The Data Act reviews certain aspects of the Database Directive, which was created in the 1990s to protect investments in the structured presentation of data. It clarifies that the directive cannot be used to prevent data generated by a connected product or related service from being accessed.
Data holders will want to make sure that if they disclose data that it cannot be used to create competing products and/or train AI models. However, they will only be able to refuse requests to share their trade secrets in exceptional circumstances. But they can agree proportionate technical and organisational measures (for example, confidentiality agreements, model contractual terms, access protocols, technical standards, and codes of conduct) to protect their interests. There are limited rights to refuse disclosure altogether. As a result, as well as FRAND it is likely that there will be a lot of litigation in this area in future.
Enforcement
Each member state must assign at least one competent authority to enforce the Act. If a company is established in multiple member states, it will be subject to the regulator in the member state where it has its main establishment. Each member state must also set out penalties for violations of the Data Act, so they can vary between member states. The European Commission plays a supportive role in enforcement. It hosts the European Data Innovation Board, an expert group which facilitates cooperation between competent authorities, promotes best practices and common approaches in enforcement.

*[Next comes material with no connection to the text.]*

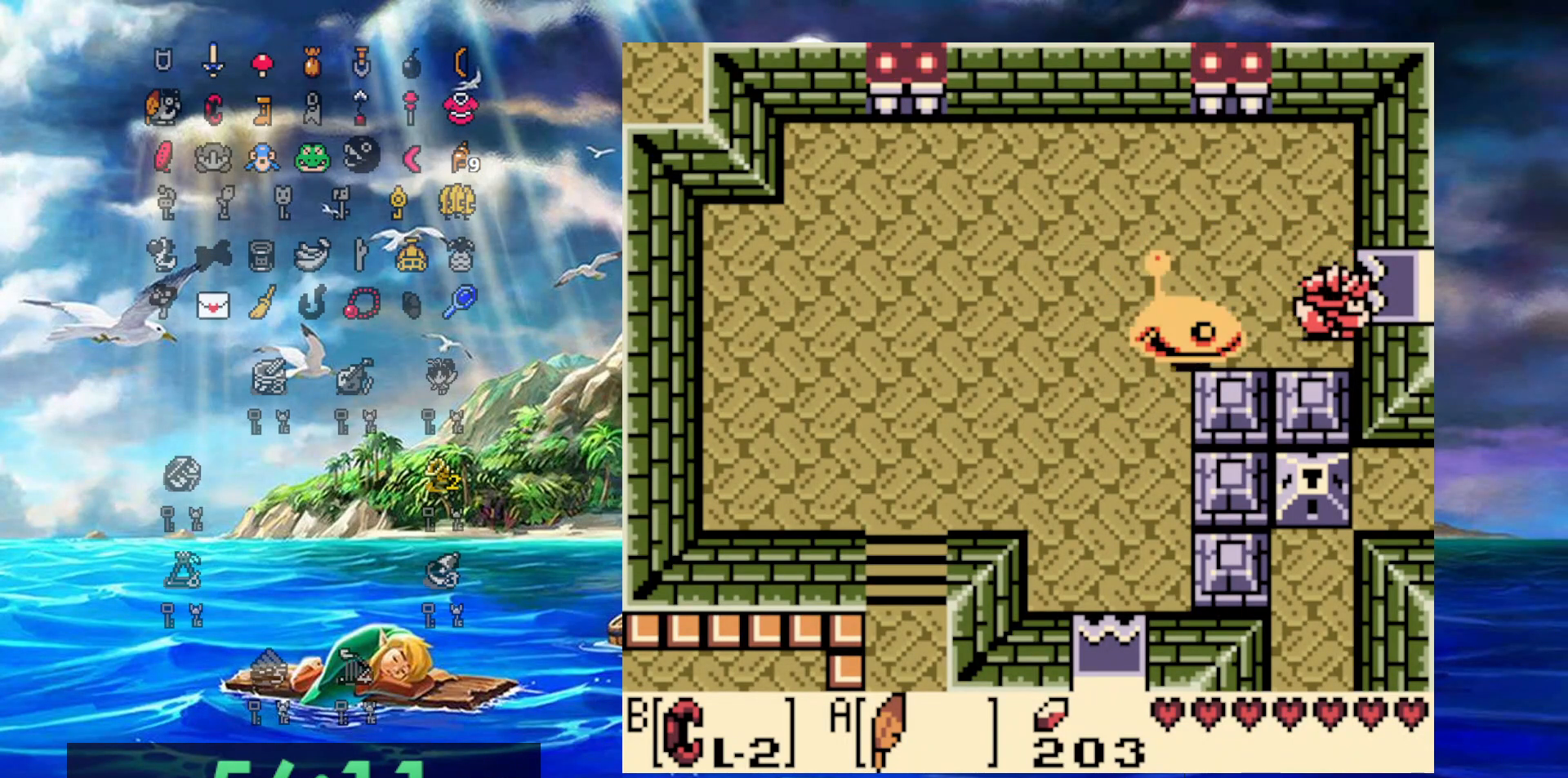
{"buttons": ["DPAD_RIGHT"], "events": [[83, "DPAD_UP", "down"], [183, "DPAD_UP", "up"]]}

Non-EU companies need to appoint a representative in the EU, like the requirement under the GDPR.
What next?
The Data Act presents compliance challenges for companies, especially as its interaction with other EU and national laws is complex, such as with the EU Digital Operational Resilience Act, the GDPR, and the NIS 2 Directive, and the new Data Use and Access Act in the UK (which will introduce “smart data schemes”). The European Commission has made clear that the GDPR takes precedence over the Data Act. It has also published FAQs here which may help companies to plan.

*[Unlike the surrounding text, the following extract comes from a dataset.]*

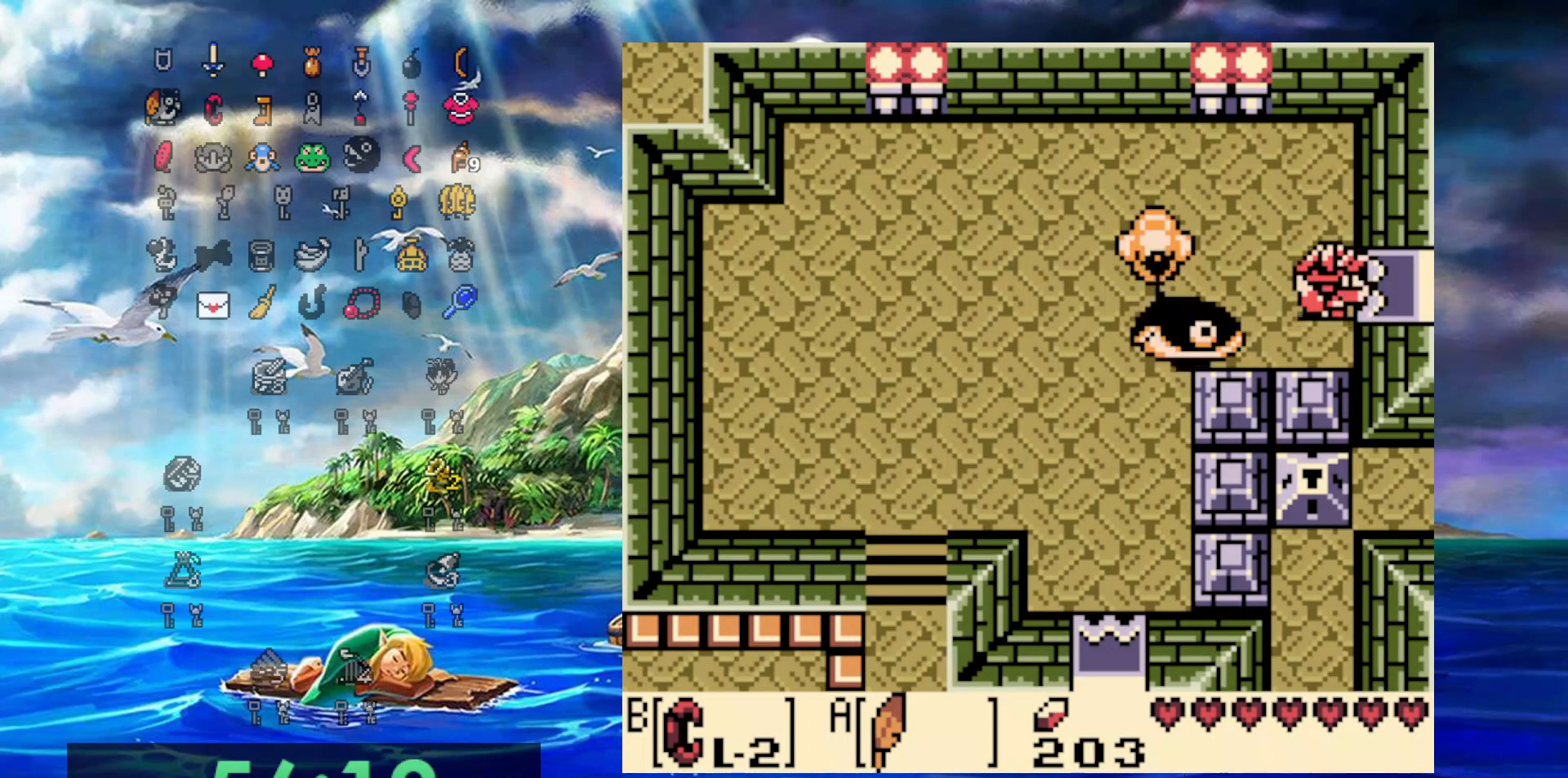
{"buttons": ["DPAD_RIGHT"], "events": []}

Companies should work out if they come within the scope of the Data Act. If they do, they need to consider the design of their connected products in time for September 2026 and to make sure that data will be accessible by users. They also need to review their contracts to make sure that they don’t contain unfair terms and their business processes to make sure they can receive and deal with requests for data. Also consider if any data is a crown jewel and needs to be protected.